(TO-DO LIST)
(a) In the composite separator passage, what reason is given for the composite separator with a diffusion difference being advantageous?
(b) Reproduce everything in the composite separator passage from "In an embodiment of the disclosure, the second" down to "25% to 75%.".

Composite Separator with Differential Diffusion

Details are shown in FIG. 1. According to a preferred embodiment of the present disclosure, the battery 100 comprises a separator 108, which allows transporting some charge carriers containing metal ions, for example, zinc ions, between electrodes 104 and 110. In a preferred embodiment of the disclosure, the separator 108 is a composite separator of at least two layers; a first separator layer 108a and a second separator layer 108b. For some preferred embodiments of the present disclosure, the first layer 108a is used to carry the zinc deposited between electrodes 104 and 110. Such first layer is a dendrite carrying layer and when the metal is zinc, can be referred to as “zinc metal accommodation layer” or “zinc metal carrying layer” both terms can be interchangeably used herein. The second layer 108b is used to delay metal deposition between electrodes 104 and 110. Such second layer is a dendrite inhibiting layer and when the metal is zinc, can be called “zinc inhibiting layer”. In the most preferred embodiment of the disclosure, there is a huge diffusion difference in the composite separator 108.

Such diffusion difference exists between the first layer 108a and the second layer 108b. This diffusion differentiation can be characterized by the Gurley value. In the most preferred embodiment of the disclosure, the Gurley value of the second layer 108b is more than 50 times (G2/G1≥50) that of the first layer 108a. Generally, the Gurley value of the first layer 108a is from about 0.05 s/100 cc to about 50 s/100 cc—G1, while that of the second layer 108b is from about 100/100 cc to about 2,000 s/100 cc—G2.

Gurley values are commonly used by those skilled in the art to indicate permeability, which refers to the time it takes for a specific amount of air to pass through a designated area of separator at a given pressure. When the porosity and thickness of the separator are constant, the Gurley value reflects the curvature of pores. Therefore, lower Gurley values mean higher porosity as well as lower curvature.

In an embodiment of the disclosure, the first layer 108a carries deposited zinc, and has a porosity of approximately 50% to 90%. Preferably, according to the designed capacity, the thickness of the first layer 108a should be 10 to 50 times of the theoretical deposition thickness. The theoretical deposition thickness is calculated according to the thickness of zinc deposited uniformly on the negative pole and formed into a dense metal layer relative to the total capacity of active capacity of active materials in the positive pole.

In an embodiment of the disclosure, the second layer 108b (zinc inhibiting layer) delays zinc metal deposition and has a porosity rate of approximately 25% to 75%.

Furthermore, the second layer 108b preferably should be less than or equal to 64 μm in thickness. The composite separator with diffusion difference in the disclosure is advantageous by providing a space for the zinc accommodation layer 108a and the dendrite inhibiting layer 108b. It can resist, inhibit and/or prevent the formation of dendrites and the short circuits of batteries.

(SOURCE EXCERPT)
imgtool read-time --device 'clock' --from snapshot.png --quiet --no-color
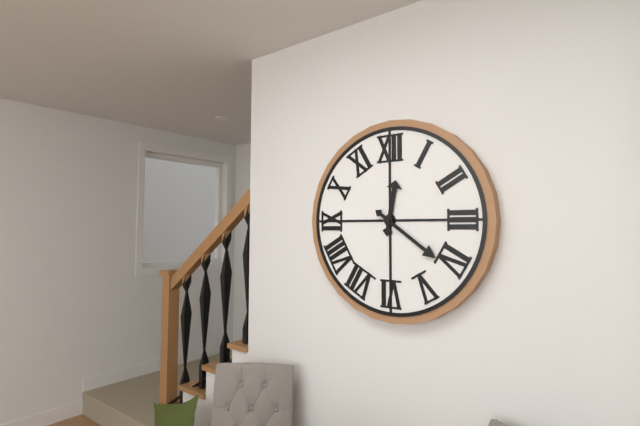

(SOLUTIONS TO EACH TASK)
(a) It provides a space for the zinc accommodation layer 108a and the dendrite inhibiting layer 108b. The passage adds that it can resist, inhibit and/or prevent the formation of dendrites and the short circuits of batteries.

(b)
In an embodiment of the disclosure, the second layer 108b (zinc inhibiting layer) delays zinc metal deposition and has a porosity rate of approximately 25% to 75%.